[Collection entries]
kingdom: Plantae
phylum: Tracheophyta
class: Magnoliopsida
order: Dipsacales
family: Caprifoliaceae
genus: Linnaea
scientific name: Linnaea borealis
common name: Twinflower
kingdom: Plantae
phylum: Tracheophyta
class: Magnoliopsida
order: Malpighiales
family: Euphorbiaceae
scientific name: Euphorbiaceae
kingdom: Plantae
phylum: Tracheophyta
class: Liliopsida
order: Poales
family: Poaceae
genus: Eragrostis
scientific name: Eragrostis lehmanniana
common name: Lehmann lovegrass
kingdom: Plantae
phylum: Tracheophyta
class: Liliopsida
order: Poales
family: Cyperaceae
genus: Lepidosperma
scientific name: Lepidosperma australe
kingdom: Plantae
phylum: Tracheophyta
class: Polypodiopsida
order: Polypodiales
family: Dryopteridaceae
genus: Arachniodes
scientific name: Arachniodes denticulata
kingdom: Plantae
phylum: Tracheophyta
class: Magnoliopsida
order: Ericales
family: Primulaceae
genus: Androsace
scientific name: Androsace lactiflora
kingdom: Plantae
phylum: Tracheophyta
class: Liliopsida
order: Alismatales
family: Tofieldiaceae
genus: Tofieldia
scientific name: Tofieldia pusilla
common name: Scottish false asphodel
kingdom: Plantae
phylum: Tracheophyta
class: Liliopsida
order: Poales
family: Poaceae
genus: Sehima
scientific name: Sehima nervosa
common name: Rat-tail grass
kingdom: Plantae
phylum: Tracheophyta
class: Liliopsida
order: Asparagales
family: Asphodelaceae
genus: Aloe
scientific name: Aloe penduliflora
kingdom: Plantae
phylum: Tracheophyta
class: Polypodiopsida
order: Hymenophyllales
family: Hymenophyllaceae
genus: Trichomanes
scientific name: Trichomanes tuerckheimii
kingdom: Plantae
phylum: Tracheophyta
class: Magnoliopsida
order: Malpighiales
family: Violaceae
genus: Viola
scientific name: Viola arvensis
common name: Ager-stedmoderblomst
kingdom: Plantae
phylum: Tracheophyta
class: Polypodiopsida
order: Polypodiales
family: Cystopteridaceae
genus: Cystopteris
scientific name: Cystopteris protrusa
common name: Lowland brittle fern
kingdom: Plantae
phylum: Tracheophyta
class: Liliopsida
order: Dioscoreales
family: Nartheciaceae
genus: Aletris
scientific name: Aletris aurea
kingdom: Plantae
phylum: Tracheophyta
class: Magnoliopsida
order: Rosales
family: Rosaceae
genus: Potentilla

- **WHAT THE TASK ASKS**
Return every line of the material above without any changes.

- **FINAL ANSWER**
kingdom: Plantae
phylum: Tracheophyta
class: Magnoliopsida
order: Dipsacales
family: Caprifoliaceae
genus: Linnaea
scientific name: Linnaea borealis
common name: Twinflower
kingdom: Plantae
phylum: Tracheophyta
class: Magnoliopsida
order: Malpighiales
family: Euphorbiaceae
scientific name: Euphorbiaceae
kingdom: Plantae
phylum: Tracheophyta
class: Liliopsida
order: Poales
family: Poaceae
genus: Eragrostis
scientific name: Eragrostis lehmanniana
common name: Lehmann lovegrass
kingdom: Plantae
phylum: Tracheophyta
class: Liliopsida
order: Poales
family: Cyperaceae
genus: Lepidosperma
scientific name: Lepidosperma australe
kingdom: Plantae
phylum: Tracheophyta
class: Polypodiopsida
order: Polypodiales
family: Dryopteridaceae
genus: Arachniodes
scientific name: Arachniodes denticulata
kingdom: Plantae
phylum: Tracheophyta
class: Magnoliopsida
order: Ericales
family: Primulaceae
genus: Androsace
scientific name: Androsace lactiflora
kingdom: Plantae
phylum: Tracheophyta
class: Liliopsida
order: Alismatales
family: Tofieldiaceae
genus: Tofieldia
scientific name: Tofieldia pusilla
common name: Scottish false asphodel
kingdom: Plantae
phylum: Tracheophyta
class: Liliopsida
order: Poales
family: Poaceae
genus: Sehima
scientific name: Sehima nervosa
common name: Rat-tail grass
kingdom: Plantae
phylum: Tracheophyta
class: Liliopsida
order: Asparagales
family: Asphodelaceae
genus: Aloe
scientific name: Aloe penduliflora
kingdom: Plantae
phylum: Tracheophyta
class: Polypodiopsida
order: Hymenophyllales
family: Hymenophyllaceae
genus: Trichomanes
scientific name: Trichomanes tuerckheimii
kingdom: Plantae
phylum: Tracheophyta
class: Magnoliopsida
order: Malpighiales
family: Violaceae
genus: Viola
scientific name: Viola arvensis
common name: Ager-stedmoderblomst
kingdom: Plantae
phylum: Tracheophyta
class: Polypodiopsida
order: Polypodiales
family: Cystopteridaceae
genus: Cystopteris
scientific name: Cystopteris protrusa
common name: Lowland brittle fern
kingdom: Plantae
phylum: Tracheophyta
class: Liliopsida
order: Dioscoreales
family: Nartheciaceae
genus: Aletris
scientific name: Aletris aurea
kingdom: Plantae
phylum: Tracheophyta
class: Magnoliopsida
order: Rosales
family: Rosaceae
genus: Potentilla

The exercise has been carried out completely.